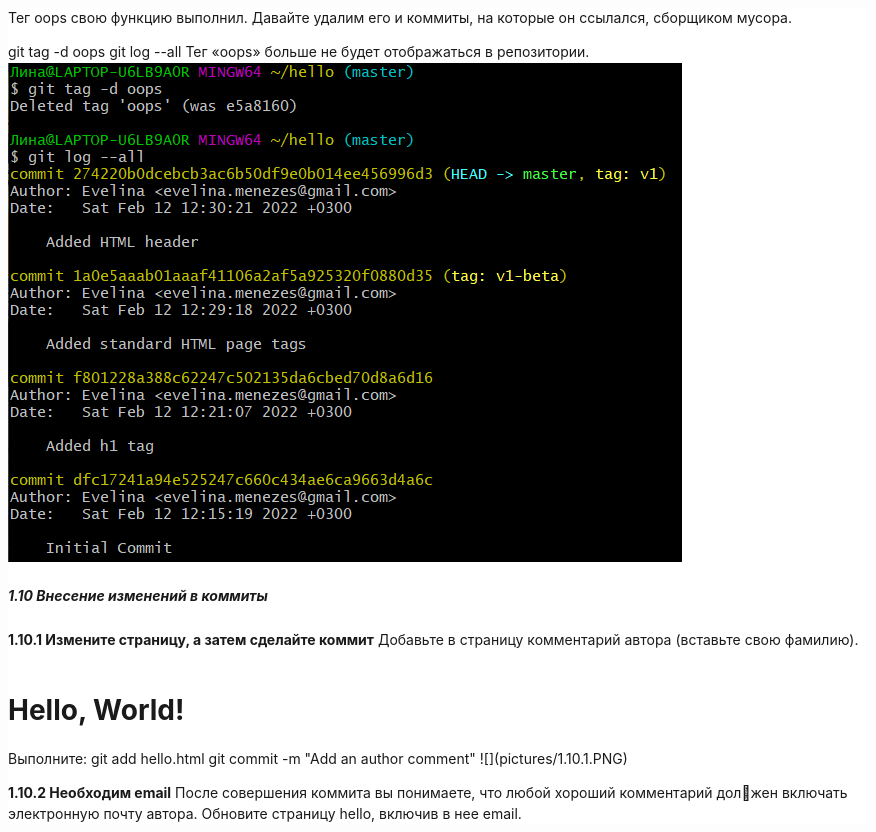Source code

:   Тег oops свою функцию выполнил. Давайте удалим его и коммиты, на которые он
  ссылался, сборщиком мусора.

  git tag -d oops
  git log --all
  Тег «oops» больше не будет отображаться в репозитории.
 ![](pictures/1.9.1.PNG)
#####  **1.10 Внесение изменений в коммиты**
  **1.10.1 Измените страницу, а затем сделайте коммит**
  Добавьте в страницу комментарий автора (вставьте свою фамилию).
  
  <html>
  <head>
  </head>
  <body>
  <h1>Hello, World!</h1>
  </body>
  </html>
  Выполните:
  git add hello.html
  git commit -m "Add an author comment"
 ![](pictures/1.10.1.PNG)
 
**1.10.2 Необходим email**
  После совершения коммита вы понимаете, что любой хороший комментарий должен включать электронную почту автора. Обновите страницу hello, включив в нее email.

Work task :: Exactly the lines between the one containing "Добавьте в страницу" and the end of the material, both ends included, must be retyped, with nothing added.

Solution to this task ::
  Добавьте в страницу комментарий автора (вставьте свою фамилию).
  
  <html>
  <head>
  </head>
  <body>
  <h1>Hello, World!</h1>
  </body>
  </html>
  Выполните:
  git add hello.html
  git commit -m "Add an author comment"
 ![](pictures/1.10.1.PNG)
 
**1.10.2 Необходим email**
  После совершения коммита вы понимаете, что любой хороший комментарий должен включать электронную почту автора. Обновите страницу hello, включив в нее email.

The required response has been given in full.